Claude Monet, no século 19, pintou a obra “Impressão, nascer do sol”, que deu nome ao movimento que ficou conhecido como “Impressionismo”. Ao lado de outros pintores consagrados, como Edgar Degas, Édouard Manet, Vincent van Gogh, Monet costumava pintar paisagens vistas sob os mesmos ângulos, mas em horários diferentes, como início da manhã e fim da tarde, de modo que a luz incidente sobre a paisagem a torna diferente. E foi sob esse ponto de vista que ele pintou “Monte de Feno”, uma de suas séries.

Na trama, o tal colecionador possui um desses quadros e daria muito dinheiro para ter o segundo da série. Sabendo desse ponto fraco, o curador, cheio de trejeitos e bastante trapalhão, acredita que tem o plano perfeito para dar o tal golpe.
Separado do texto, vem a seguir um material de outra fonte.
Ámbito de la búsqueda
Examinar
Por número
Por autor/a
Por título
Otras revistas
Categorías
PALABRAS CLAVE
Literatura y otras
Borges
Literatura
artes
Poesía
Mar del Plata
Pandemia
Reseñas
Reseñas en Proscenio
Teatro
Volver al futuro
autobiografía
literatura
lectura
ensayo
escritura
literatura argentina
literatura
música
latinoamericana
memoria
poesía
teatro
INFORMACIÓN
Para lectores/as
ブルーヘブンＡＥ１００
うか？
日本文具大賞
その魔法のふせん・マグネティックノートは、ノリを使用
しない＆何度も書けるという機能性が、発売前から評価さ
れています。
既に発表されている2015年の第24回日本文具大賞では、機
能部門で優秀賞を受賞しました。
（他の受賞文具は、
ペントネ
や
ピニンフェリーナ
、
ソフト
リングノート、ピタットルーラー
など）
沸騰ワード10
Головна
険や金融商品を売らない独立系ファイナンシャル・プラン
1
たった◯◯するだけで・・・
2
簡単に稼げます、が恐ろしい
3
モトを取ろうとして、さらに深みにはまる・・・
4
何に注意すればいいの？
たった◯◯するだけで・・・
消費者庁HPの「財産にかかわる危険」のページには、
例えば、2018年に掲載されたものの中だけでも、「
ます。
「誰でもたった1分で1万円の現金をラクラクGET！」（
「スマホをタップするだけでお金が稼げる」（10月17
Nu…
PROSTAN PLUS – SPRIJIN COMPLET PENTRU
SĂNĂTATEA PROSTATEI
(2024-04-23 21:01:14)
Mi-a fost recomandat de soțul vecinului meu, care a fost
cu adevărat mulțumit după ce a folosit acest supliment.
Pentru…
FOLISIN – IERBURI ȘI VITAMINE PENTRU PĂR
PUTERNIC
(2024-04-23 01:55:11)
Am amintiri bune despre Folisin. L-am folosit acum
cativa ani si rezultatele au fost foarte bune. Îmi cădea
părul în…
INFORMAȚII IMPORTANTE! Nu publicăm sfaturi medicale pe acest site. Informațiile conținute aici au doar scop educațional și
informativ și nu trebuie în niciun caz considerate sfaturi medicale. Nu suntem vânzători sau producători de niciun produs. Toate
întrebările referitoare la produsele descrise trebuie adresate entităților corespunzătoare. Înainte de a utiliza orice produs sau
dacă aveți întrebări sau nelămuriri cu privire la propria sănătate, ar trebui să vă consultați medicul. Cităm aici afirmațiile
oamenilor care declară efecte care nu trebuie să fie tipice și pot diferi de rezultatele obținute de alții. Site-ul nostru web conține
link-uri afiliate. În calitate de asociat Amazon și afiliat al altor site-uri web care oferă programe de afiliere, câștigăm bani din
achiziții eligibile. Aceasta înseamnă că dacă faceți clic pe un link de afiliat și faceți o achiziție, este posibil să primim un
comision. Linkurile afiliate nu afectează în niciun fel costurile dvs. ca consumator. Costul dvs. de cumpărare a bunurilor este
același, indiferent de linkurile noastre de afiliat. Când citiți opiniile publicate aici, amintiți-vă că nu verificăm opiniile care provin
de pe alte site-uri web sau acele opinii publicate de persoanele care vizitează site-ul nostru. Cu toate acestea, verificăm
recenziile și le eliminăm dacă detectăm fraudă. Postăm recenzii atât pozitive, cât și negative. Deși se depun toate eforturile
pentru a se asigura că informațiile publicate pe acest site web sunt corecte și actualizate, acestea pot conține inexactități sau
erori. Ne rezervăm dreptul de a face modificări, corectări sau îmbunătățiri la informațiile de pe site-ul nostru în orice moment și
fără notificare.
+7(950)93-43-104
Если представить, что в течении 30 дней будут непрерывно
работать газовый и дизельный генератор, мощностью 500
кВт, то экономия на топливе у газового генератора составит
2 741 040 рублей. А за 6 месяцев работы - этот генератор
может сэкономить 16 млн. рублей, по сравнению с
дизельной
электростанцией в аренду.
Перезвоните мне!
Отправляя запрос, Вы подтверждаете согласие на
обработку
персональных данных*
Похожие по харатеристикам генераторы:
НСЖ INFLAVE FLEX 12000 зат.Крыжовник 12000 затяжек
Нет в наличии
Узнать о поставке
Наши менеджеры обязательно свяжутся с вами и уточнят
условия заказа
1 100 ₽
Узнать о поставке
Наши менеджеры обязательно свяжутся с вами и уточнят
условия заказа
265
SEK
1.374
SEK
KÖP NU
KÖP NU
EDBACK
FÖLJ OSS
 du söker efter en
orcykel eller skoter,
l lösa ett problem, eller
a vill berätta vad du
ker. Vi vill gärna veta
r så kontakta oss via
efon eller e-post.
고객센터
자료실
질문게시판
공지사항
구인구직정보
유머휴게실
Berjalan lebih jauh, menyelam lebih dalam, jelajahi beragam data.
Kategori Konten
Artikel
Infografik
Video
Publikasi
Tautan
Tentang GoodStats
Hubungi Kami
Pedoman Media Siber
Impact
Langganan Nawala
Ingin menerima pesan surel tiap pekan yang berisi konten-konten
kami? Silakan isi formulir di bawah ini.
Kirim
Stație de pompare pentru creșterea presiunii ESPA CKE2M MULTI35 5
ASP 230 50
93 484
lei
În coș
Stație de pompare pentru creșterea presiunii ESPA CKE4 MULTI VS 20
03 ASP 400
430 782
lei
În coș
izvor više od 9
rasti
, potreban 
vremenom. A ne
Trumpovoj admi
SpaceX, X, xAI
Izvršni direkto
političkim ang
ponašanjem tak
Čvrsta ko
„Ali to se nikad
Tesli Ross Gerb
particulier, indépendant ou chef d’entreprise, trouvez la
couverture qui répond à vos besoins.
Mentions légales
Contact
Entre piadas sem graça e muitos clichês, o espectador vai acompanhar atores brilhantes desfilando em Londres, em restaurantes chiques e hotéis de luxo, para enganar um comprador que tem muito dinheiro e nenhuma simpatia.

Com roteiro escrito pelos irmãos Joel e Ethan Coen (“Onde os Fracos Não Têm Vez”), “Um Golpe Perfeito” pode até ter a sacada para “pegar” um comprador sem noção, mas ainda ficou faltando um motivo mais surpreendente para conquistar a plateia. Um Monet pode fazer com que enormes filas se formem em frente a um museu impressionista ou até mesmo em frente a uma tela, mas não é suficiente para garantir público nesta comédia.